Technology and Tourists
Travelling is great, whenever we are travelling for pleasure or business. We encounter new people, different ways of thinking and new challenges.
These days, when we have access to a lot of information it’s hard to decide what we want and what we need when we are travelling and that is why new technical solutions have to be designed in order to keep us informed about our destinations.
Travel information systems are a great help on the road. If we think about TripAdvisor or Booking.com and how these sites helped us, it is easier to realise how important technology can be in the field of tourism. But tourists are often experienced people and they want everything to be personalised. Travel Recommender Systems were designed to tend to this exact need. These systems aim to create personalised recommendations for tourists regarding food, accommodations, transportation and entertainment.
This article presents an overview of a system designed to gather information about touristic attractions. The system is based on extracted information and makes recommendations based on user tastes and preferences.
An important challenge for current touristic recommender systems is delivering user information about potential points of interest which is both relevant and trustworthy. Tourists get more and more interested in finding information which matches their particular tastes, rather than general-level offers which assume the same set of preferences for everyone. This is in line with the long tail trend identified in consumer behaviour in various fields. To illustrate, let’s assume ten people intend to go to the seaside. The travel agent will ask them about their general preferences such as budget, available amount of time etc. and send seven of them to the standard, predefined promotional offer in Spain while the other three, for whom money is not a problem, will be sent to some more expensive hotels in Sardinia. A user-dependent offer is very unlikely to be made though.

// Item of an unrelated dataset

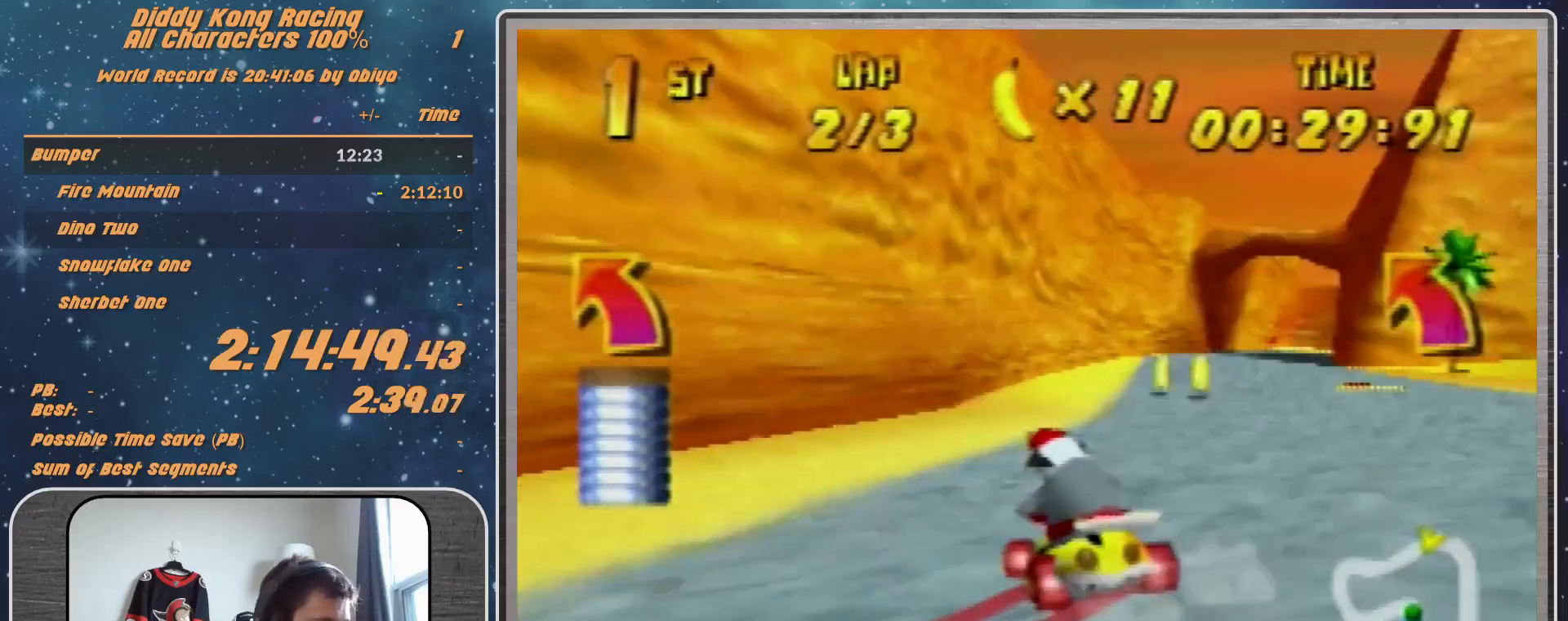
{"buttons": ["A", "R1"], "left_stick": "right", "events": [[33, "A", "down"], [33, "left_stick", "up-right"], [133, "A", "up"], [233, "A", "down"], [233, "left_stick", "right"], [267, "A", "up"], [367, "A", "down"]]}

When designing a personalised tourism recommender system, one major issue is gathering sufficient and well-organised information which allows for further filtering based on user-own taste and interests. At the same time, a high-performance information gathering system should allow an easy integration of new information sources and features. A promising solution to this problem is to employ ontologies and reasoners that allow the system to infer new information rather than retrieve what is already stored in a database. Ontologies organise information into a flexible hierarchy, easy to extend and to query, while reasoners infer new facts from the already known ones.
The goal of the system is to find the best-matching touristic attractions for a user, starting from a predefined profile which describes their preferences. To this end, the system relies on extracting information from general ontologies, as well as on parsing documents in order to extract information about the point of interest retrieved from a map system. The system was designed with a pragmatic view in mind, i.e., to select those technologies which seem the most promising for accomplishing the design goals. Therefore, the main contribution consists of the proposed design which is oriented towards available technologies and solutions, together with an architecture used to integrate them. The incremental data gathering process and architectural style allow the seamless adaptation of the design to several other technologies and information providers.
The system has a modular design that uses a map system, called Openstreetmap to extract touristic attractions around a geographical point and uses a general-purpose ontology called YAGO2 that stores information from Wikipedia and uses some parsing techniques to extract information from text written in English. It is able to identify persons, locations, organisations and other types of entities that can be used to describe a destination and helps a user make a decision if that place is good for them.
The greatest thing about this system is that it can gather information about places without specialised databases filled in by specialised staff but it knows how to search for things related to a geographical place.